REPUBLIKA.CO.ID, JAKARTA -- Kasus gangguan jiwa berat tidak terjadi begitu saja melainkan bermula dari masalah kesehatan jiwa yang tidak mendapatkan penanganan dalam waktu lama. Salah satu faktor penyebab keterlambatan ini ialah ketidaktahuan masyarakat dalam menghadapi anggota keluarga atau orang di sekitarnya yang mengalami masalah gangguan jiwa.
Pada dasarnya ada tiga faktor yang bisa menjadi 'kunci' bagi masyarakat untuk melihat apakah orang-orang di dekatnya ada yang memiliki masalah kesehatan jiwa. Ketua PP Persatuan Dokter Spesialis Kedokteran Jiwa Indonesia (PP-PDSKJI) dr Eka Viora SpKJ mengungkapkan bahwa ketiga kunci tersebut ialah perasaan, perilaku dan pikiran (3P).
"(Gangguan jiwa) Dapat dilihat ketika terjadi gangguan pada tiga hal ini, perasaan, perilaku dan pikiran," jelas Eka saat ditemui dalam Pekan Proyeksi Jiwa 2 di Universitas Katolik Indonesia Atma Jaya, Semanggi.
Lebih lanjut, Eka mengatakan gangguan dalam konteks gangguan jiwa ialah gangguan yang sampai menyebabkan masalah dalam fungsi sosial sehari-hari dari orang yang bersangkutan. Beberapa masalah dalam fungsi sosial sehari-hari yang mungkin timbul akibat gangguan pada perasaan, perilaku dan pikiran ini ialah masalah berinteraksi dan beradaptasi.
Jika seseorang mengalami gangguan pada perasaan, perilaku dan pikiran namun tidak sampai mendapatkan masalah dalam menjalani fungsi sosialnya sehari-hari, maka hal tersebut masih dikategorikan normal dan bisa dialami siapa saja.

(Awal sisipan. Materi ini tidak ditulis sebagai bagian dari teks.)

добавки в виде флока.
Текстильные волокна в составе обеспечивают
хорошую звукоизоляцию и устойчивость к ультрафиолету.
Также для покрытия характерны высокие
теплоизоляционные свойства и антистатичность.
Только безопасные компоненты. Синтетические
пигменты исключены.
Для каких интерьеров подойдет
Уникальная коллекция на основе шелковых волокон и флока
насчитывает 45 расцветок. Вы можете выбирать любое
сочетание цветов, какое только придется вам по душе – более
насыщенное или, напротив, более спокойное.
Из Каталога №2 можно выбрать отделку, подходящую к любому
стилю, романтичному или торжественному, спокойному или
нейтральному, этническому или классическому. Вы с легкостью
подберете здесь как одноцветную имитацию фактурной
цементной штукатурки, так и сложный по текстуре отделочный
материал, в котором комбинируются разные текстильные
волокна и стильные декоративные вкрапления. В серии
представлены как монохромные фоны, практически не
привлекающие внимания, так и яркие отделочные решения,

Sebagai contoh, karyawan yang sedang bekerja dalam tekanan tenggat waktu akan merasakan gangguan berupa stres akan tetapi stres tersebut tidak sampai mengganggu fungsi sosial sehari-hari dari karyawan yang bersangkutan.
Di samping itu, Eka juga mengatakan gejala awal gangguan jiwa biasanya tidak langsung terlihat pada mental melainkan muncul sebagai gangguan psikosomatik. Gangguan psikomatik, lanjut Eka, merupakan keluhan fisik yang sebenarnya dilatarbelakangi oleh masalah psikis bukan fisik. Beberapa contoh gangguan psikomatik yang umum ditemukan ialah jantung berdebar, sakit kepala, hingga sakit maag.
"Gejala awal biasanya tidak ke mental, lebih kepada psikomatik. Ini yang biasanya diabaikan dan dianggap bukan masalah," kata Eka.
Jika masyarakat menemukan orang di dekatnya mulai menunjukkan gejala-gejala masalah kejiwaan ini, Eka menyarankan agar masyarakat yang sudah terlatih dapat memberikan psychological first aid atau pertolongan pertama dalam masalah kesehatan jiwa. Pertolongan pertama ini bertujuan agar orang yang menunjukkan gejala masalah kejiwaan dapat segera mengatasi situasi trauma atau krisis dengan baik sehingga tidak berkembang menjadi gangguan jiwa berat seperti PTSD ataupun depresi.